Google Cloud Platform Blog
Product updates, customer stories, and tips and tricks on Google Cloud Platform
Introduction to data models in Cloud Datastore
Tuesday, August 4, 2015
Non-relational databases, like
Google Cloud Datastore,
present benefits in terms of ease of management and scale, but can also introduce unique challenges for modeling and storing data. Many of the best practices in relational databases, such as joins and normalization, are discouraged as they can be unscalable for non-relational data. The common metaphor of viewing a relational database as objects and relationships is difficult to apply to a non-relational database.
This blog post explores a different way of modeling non-relational data. Instead of thinking in terms of relationships, think of
paths
and
entities
, which are conceptually similar to a file system. This metaphor reveals some interesting solutions to common data-modeling problems.
Today, we'll explore two example situations for how to organize data as paths: multi-user blogs and wikis.
The following examples use the idea of representing data as paths and file systems as a way to understand data design for Cloud Datastore, not as an implementation of an actual file system. If you’re interested in a scalable file-storage solution, see
Google Cloud Storage.
Creating a Cloud Datastore data model
Consider the data model for a multi-user blog. This application can have millions of users, each of which can create thousands of small posts. Modeling the data as User and Post objects a traditional relational database is as follows:
User
Id
Username
Name
1
tonystark
Tony Stark
2
dianaprince
Diana Prince
Post
id
user_id
content
1
1
Hello, world!
2
2
Another post
You would query for all of the posts written by a particular user using the following SQL:
SELECT * FROM Posts WHERE user_id = {user_id}
In Cloud Datastore, there are no tables, instead data
entities
have a particular
kind
. Directly converting the tables into two kinds, Post and User, the data is as follows in Cloud Datastore:
Key
Data
(Post, 1)
{"user": Key(User, tonystark), "content": "Hello, World!"}
(Post, 2)
{"user": Key(User, dianaprince), "content": "Another post"}
(User, tonystark)
{"name": "Tony Stark"}
(User, dianaprince)
{"name": "Diana Prince"}
Querying the database
We can then query for all of the posts written by particular user posts by filtering the entire Post kind by username.

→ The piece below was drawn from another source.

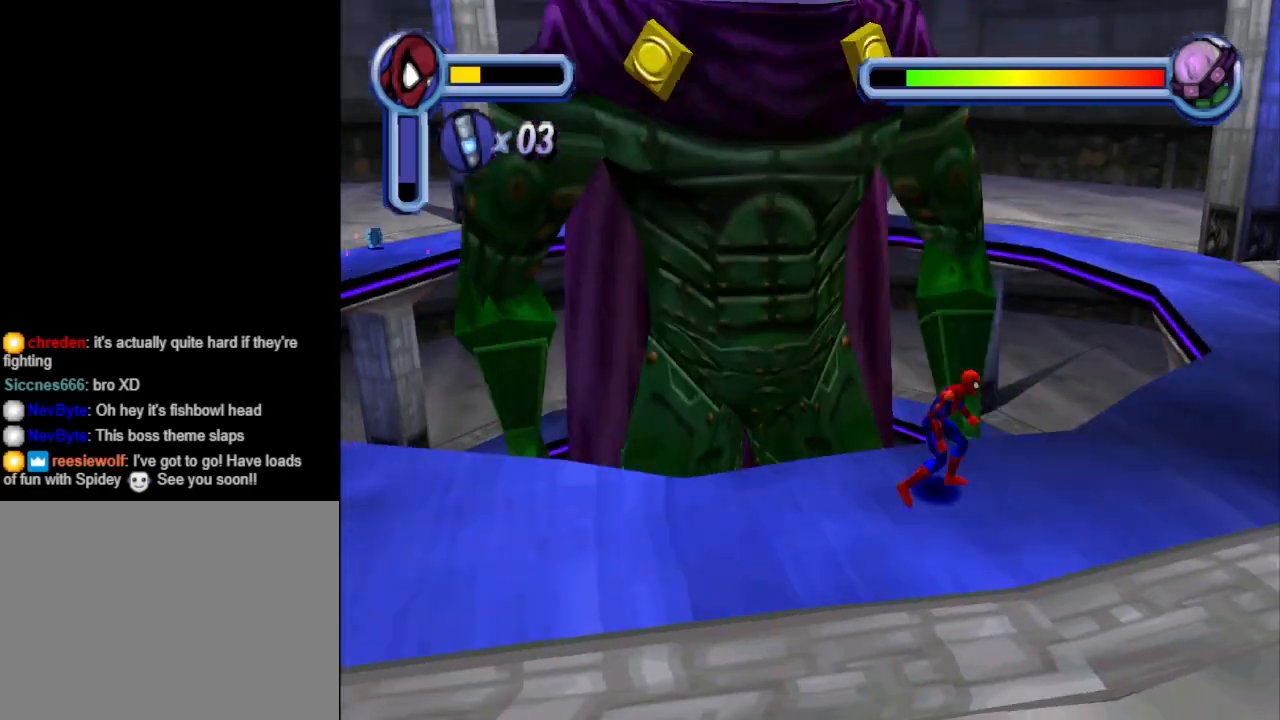
{"buttons": ["DPAD_RIGHT"], "events": []}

datastore.Query(kind='Post', filters=[('user', '=', Key('User', username))])
Global queries, like the one above, are
eventually consistent
in Cloud Datastore
.
Most non-relational databases are optimized for high-scalability and high-availability. The trade-off for this performance is that some types of queries are eventually consistent. This means there may be a delay between when data is added or updated in the database and when it is returned in a query. This is in contrast to the
strong consistency
you are familiar with from relational databases, where updated data is immediately available.
In this example, eventually consistent means that when a user creates a new post they may not see it immediately on their home page. For some applications, eventual consistency is acceptable, but in a multi-user blog, users want to see and verify their updates immediately.

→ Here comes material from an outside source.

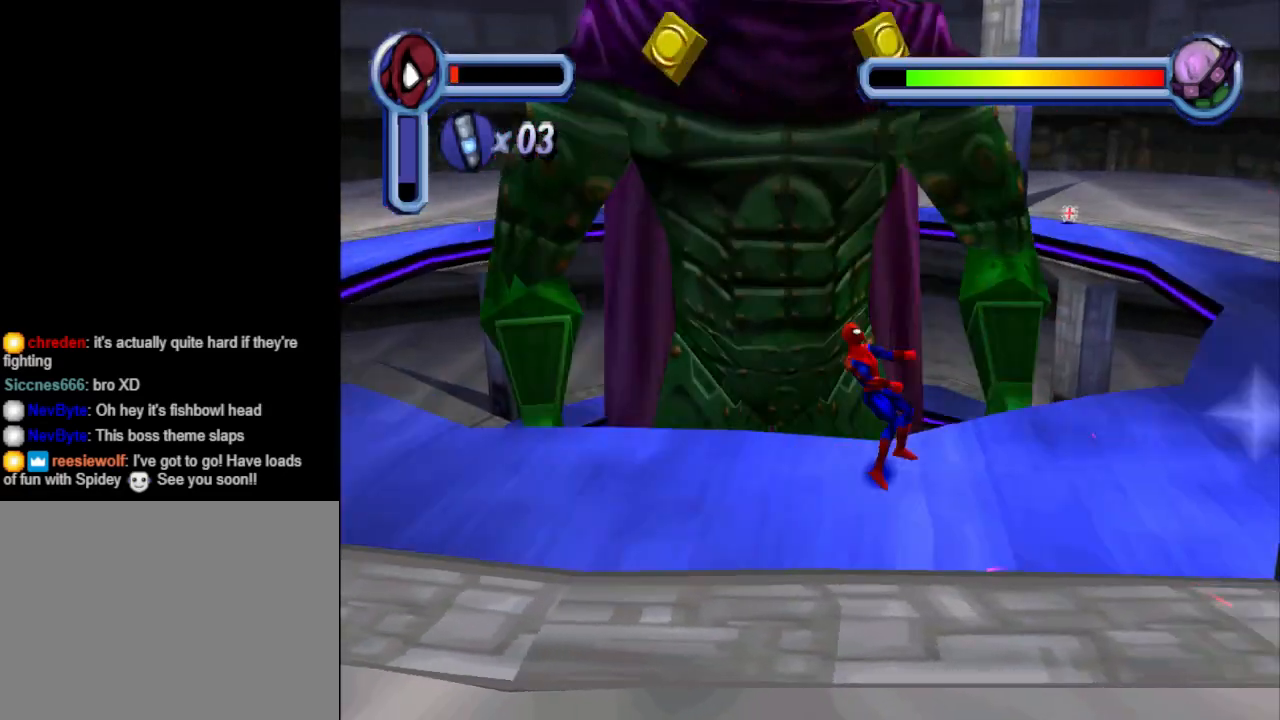
{"buttons": ["DPAD_RIGHT"], "events": []}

Data modeling for strong consistency
When you need to read data immediately after a write with Cloud Datastore you can choose between
strong and eventual consistency
, depending on how you organize your data. You could think of a kind as a table and the
key name
as the primary key.
However, the key can have
ancestors
that create a key path. Instead of thinking of non-relational data in terms of tables and keys, imagine it as a file system.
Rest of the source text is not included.